When scrubbing the configuration memory, the easiest (albeit not recommended) method is to set the FAR to the base address of the configuration memory space, then to write in the entire bitfile. The FAR will automatically increment after each frame and the end result will be that all configuration errors in the entire device will be corrected. However, the long scrub time makes the device susceptible to a SEU in the FAR or a SET on the configuration data clock, which would induce the scrub SEFI. In fact, all known instances of rapid high-current events observed in these devices so far has been caused by scrubbers implemented with this scrub methodology.
The solution and best way to avoid the scrub SEFI is to scrub frames individually, rather than perform full scrubs that would blindly dump all of the bitfile contents back into the device in a single operation. Thus, when a frame with an upset is detected, the corresponding frame from the bitfile (and only that frame) should be loaded into the part; following the single-frame scrub, a readback of that frame can be performed to verify the data was written back into the correct location and that the frame scrub has corrected the errors in that particular frame [7] .

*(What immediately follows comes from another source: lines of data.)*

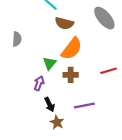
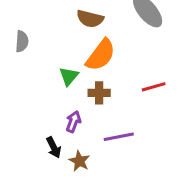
purple arrow: (39, 83) -> (73, 122), moved
black arrow: (50, 104) -> (54, 147), moved

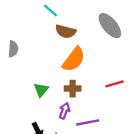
green triangle: (69, 76) -> (41, 90), moved
purple arrow: (73, 122) -> (64, 111), moved

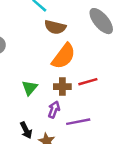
red line: (115, 84) -> (88, 82), moved

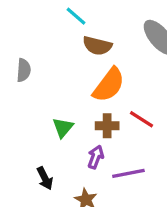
red line: (88, 82) -> (141, 119), turned 48
black arrow: (26, 130) -> (45, 178), moved

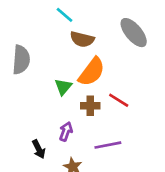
gray semicircle: (24, 70) -> (21, 60), size x1.5
green triangle: (63, 127) -> (63, 87), moved
purple arrow: (96, 157) -> (66, 131), moved

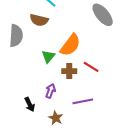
brown semicircle: (82, 39) -> (39, 20), moved

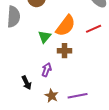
red line: (91, 67) -> (94, 29), moved, turned -56
purple line: (83, 101) -> (78, 96), moved

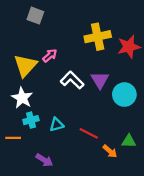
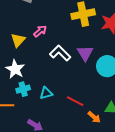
yellow triangle: (25, 66) -> (18, 40), size x0.7

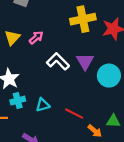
yellow triangle: (18, 40) -> (12, 38), moved

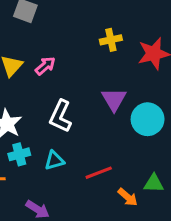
yellow cross: (83, 19) -> (111, 40), size x0.6
white L-shape: (58, 61) -> (60, 116), moved, turned -110
red line: (74, 114) -> (99, 173), turned -48

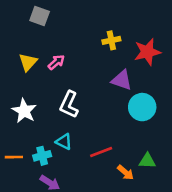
purple triangle: (114, 99) -> (122, 80), moved, turned -40
cyan cross: (19, 154) -> (42, 156), moved
cyan triangle: (54, 160) -> (64, 142), turned 42

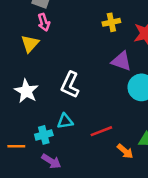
pink arrow: (56, 62) -> (44, 22), moved, turned 114
cyan triangle: (64, 142) -> (65, 121), turned -36
orange line: (14, 157) -> (16, 146), moved

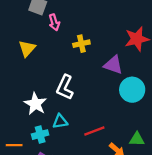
pink arrow: (44, 22) -> (54, 22), moved
yellow cross: (111, 22) -> (81, 44), moved
white star: (26, 91) -> (35, 104), moved

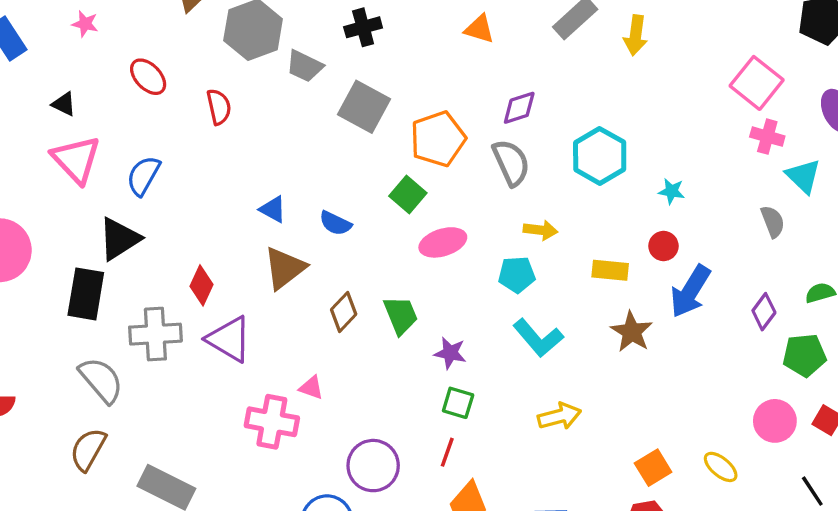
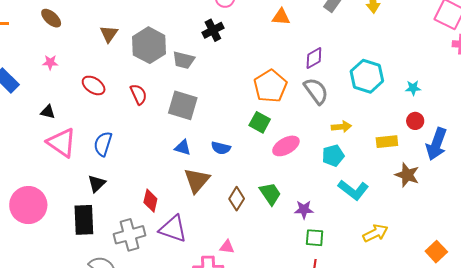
gray square: (364, 107) -> (183, 105), moved
black triangle: (119, 239) -> (97, 184), size x0.7

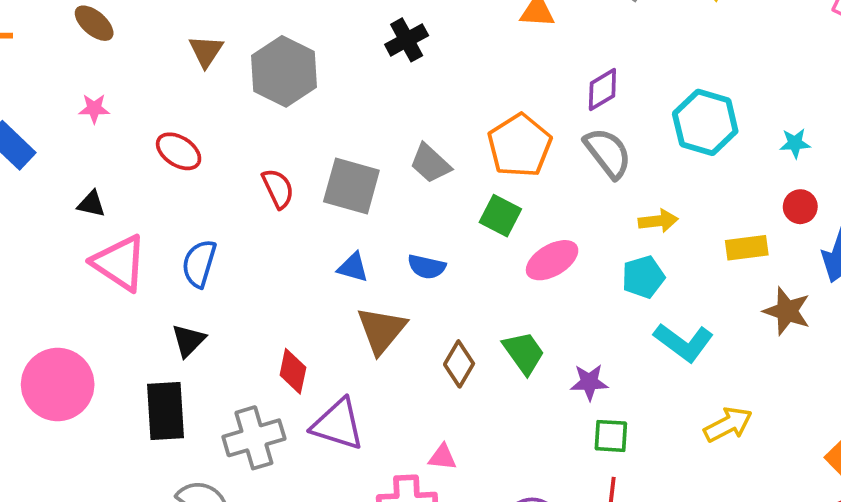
gray trapezoid: (184, 60) -> (430, 163), moved, turned 30
red semicircle: (139, 94) -> (278, 189), moved

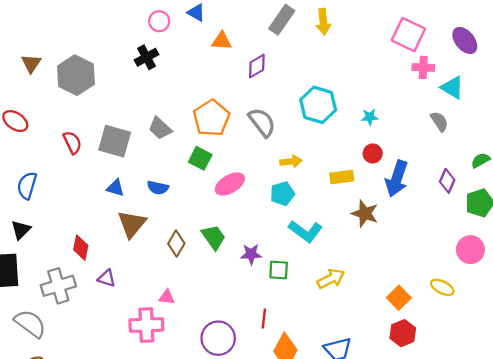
purple diamond: (602, 89) -> (257, 66), moved
purple triangle: (338, 424) -> (107, 278), size x0.6
green square: (611, 436) -> (279, 270), moved

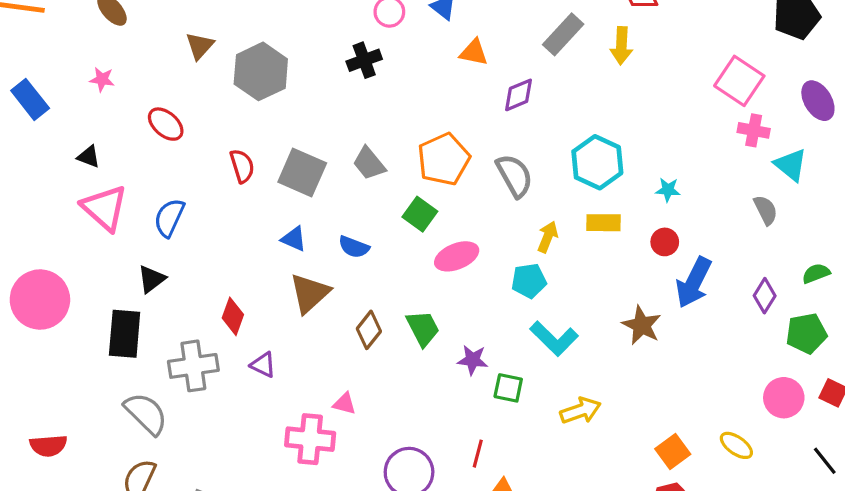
yellow arrow: (291, 162) -> (548, 237), turned -70
yellow rectangle: (342, 177) -> (603, 223), moved

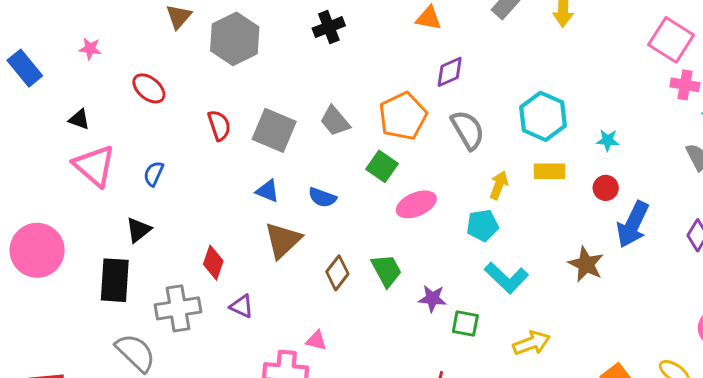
purple diamond: (518, 95) -> (450, 72), moved
blue semicircle: (169, 218) -> (154, 174), size x0.7

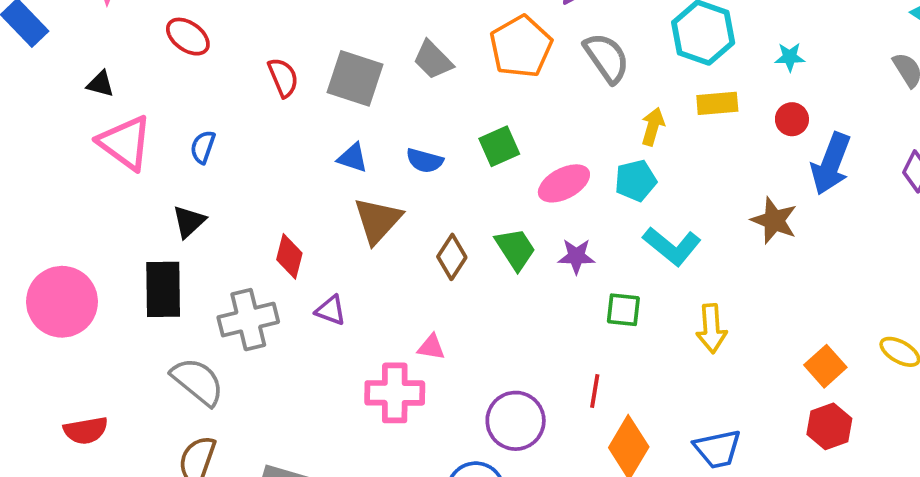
green square: (382, 166) -> (499, 146), moved, turned 36
pink ellipse: (416, 204) -> (564, 183), moved
pink circle: (37, 250) -> (62, 302), moved
purple star: (432, 298) -> (576, 256), moved
yellow arrow: (532, 343) -> (711, 328), turned 111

The proposed methodology is as follows:
1. The FAR should be written with the address of the frame that contains an SEU in its configuration data. 2. The FAR should be read to ensure that the address matches the expected address that was written. 3. If the FAR matches, then the configuration frame should be written into the device.
4. The FAR should be read out one last time, to ensure that the FAR was not affected by SEU during the write. 5. A readback of the frame should be performed to verify the contents of the frame were written correctly. 6. Note that if a SEU occurs in the FAR, the original frame that was going to be corrected and the frame at the address pointed to by the upset FAR may both need to be corrected.

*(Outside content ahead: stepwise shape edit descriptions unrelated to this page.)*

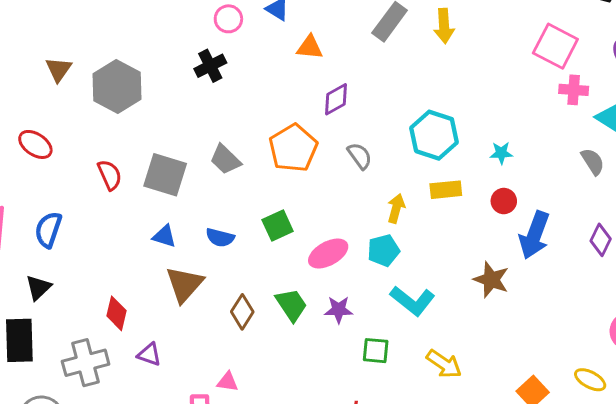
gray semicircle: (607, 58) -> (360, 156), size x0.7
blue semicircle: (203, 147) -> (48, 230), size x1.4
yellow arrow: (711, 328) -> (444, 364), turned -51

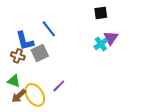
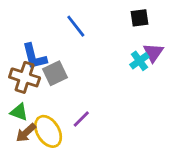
blue line: (49, 29) -> (76, 26), moved
brown cross: (18, 56) -> (25, 77), size x1.5

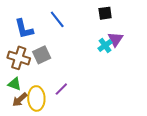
blue L-shape: (34, 57) -> (24, 29), moved
yellow ellipse: (48, 131) -> (36, 98), turned 30

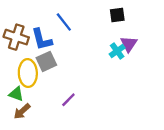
blue L-shape: (24, 29) -> (42, 39), moved
brown cross: (19, 58) -> (16, 37), moved
yellow ellipse: (36, 98) -> (28, 73), moved

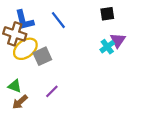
blue L-shape: (42, 39) -> (24, 20), moved
yellow ellipse: (28, 73) -> (25, 49), moved, turned 55
purple line: (68, 100) -> (52, 91), moved

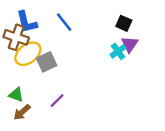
black square: (107, 14) -> (124, 23), moved, turned 32

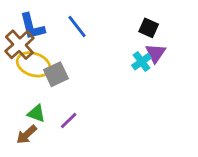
brown cross: (16, 37) -> (19, 45), turned 30
yellow ellipse: (28, 54) -> (34, 64), turned 56
green triangle: (16, 95) -> (36, 113), moved

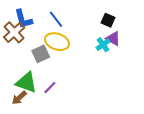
purple triangle: (156, 53) -> (113, 39), turned -35
yellow ellipse: (34, 64) -> (57, 42), moved
green triangle: (36, 113) -> (26, 82), size x1.6

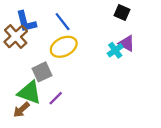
black square: (108, 20) -> (122, 12), moved
yellow ellipse: (57, 42) -> (64, 47), turned -45
gray square: (41, 54) -> (42, 72), moved

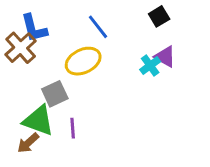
black square: (122, 12) -> (159, 16), turned 35
blue line: (63, 22) -> (98, 27), moved
purple line: (56, 98) -> (73, 128), turned -49

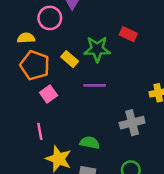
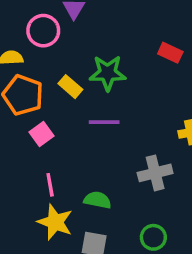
red rectangle: (128, 34) -> (170, 53), moved
pink line: (40, 131) -> (50, 185), moved

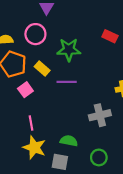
pink circle: (43, 31) -> (35, 34), moved
yellow rectangle: (70, 87) -> (42, 69), moved
green semicircle: (97, 200) -> (69, 141), moved

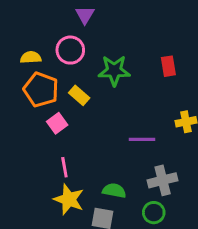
red rectangle: (110, 36) -> (168, 66), moved, turned 56
purple line: (67, 82) -> (142, 139), moved
gray cross: (100, 115) -> (163, 180), moved

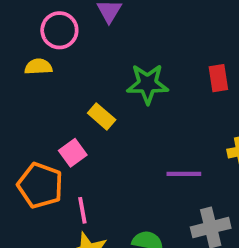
pink circle: (70, 50) -> (59, 30), moved
orange pentagon: (41, 90) -> (40, 185), moved

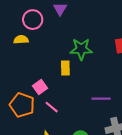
yellow rectangle: (102, 116) -> (65, 68), moved, turned 48
pink line: (82, 210) -> (52, 107), moved, turned -40

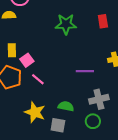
yellow rectangle: (65, 68) -> (12, 50), moved

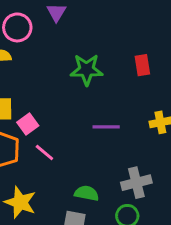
purple line: (85, 71) -> (106, 127), moved
yellow star: (35, 112) -> (20, 202), moved

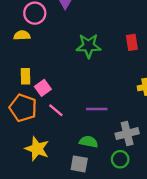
purple line: (106, 127) -> (97, 109), moved

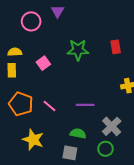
yellow semicircle: (22, 35) -> (15, 52), moved
yellow rectangle: (25, 76) -> (12, 70), moved
pink square: (43, 88) -> (43, 63), moved
gray cross: (127, 134) -> (112, 126), turned -30

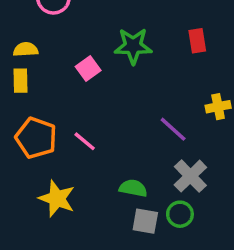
pink square: (43, 63) -> (88, 69), moved
purple line: (85, 105) -> (173, 129), moved, turned 42
gray square: (70, 153) -> (145, 221), moved

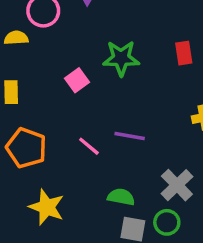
yellow semicircle: (26, 49) -> (16, 38), moved
purple line: (173, 129) -> (130, 136), moved, turned -32
pink line: (85, 141) -> (89, 146), moved

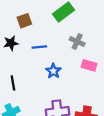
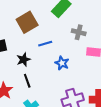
brown square: (24, 21) -> (27, 22), size x1.5
black star: (11, 43) -> (24, 60), moved

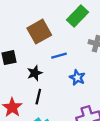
black line: (27, 81) -> (38, 97), turned 32

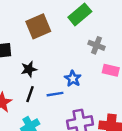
blue line: (59, 56) -> (55, 94), moved

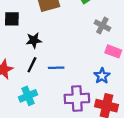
blue star: (73, 79) -> (102, 76), moved

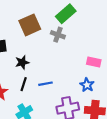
gray cross: (102, 25) -> (58, 35), moved

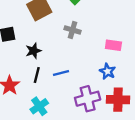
gray cross: (58, 35) -> (73, 30), moved

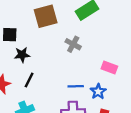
black star: (33, 51) -> (22, 55), moved
blue line: (61, 73) -> (76, 86), moved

It should be noted that this effect is limited to scrubbing only. When initial configuration of the device occurs, CRCs for each configuration word or "frame" are calculated and compared to the CRC that is embedded in the configuration bitstream. A mismatch of CRCs causes an error and the configuration state machine will prevent the device from starting up. However, this CRC is not checked when the configuration memory is written during device operation (such as when scrubbing to correct SEUs).
IV. CONCLUSION
The high-current events previously reported on the core (VCCINT) voltage rails on 7-series and UltraScale FPGA parts is hypothesized to be caused by a scrubbing methodology where SEU or SET affects the configuration engine. This paper proposes that a frame-based scrubbing methodology will prevent these high-current events from occurring altogether by scrubbing frames one at a time, rather than scrubbing the entire device in a single operation. As no other high-current modes exist in either 7-series or UltraScale, the validation of this claim will be a solid step forward in enabling the use of these parts for future space missions.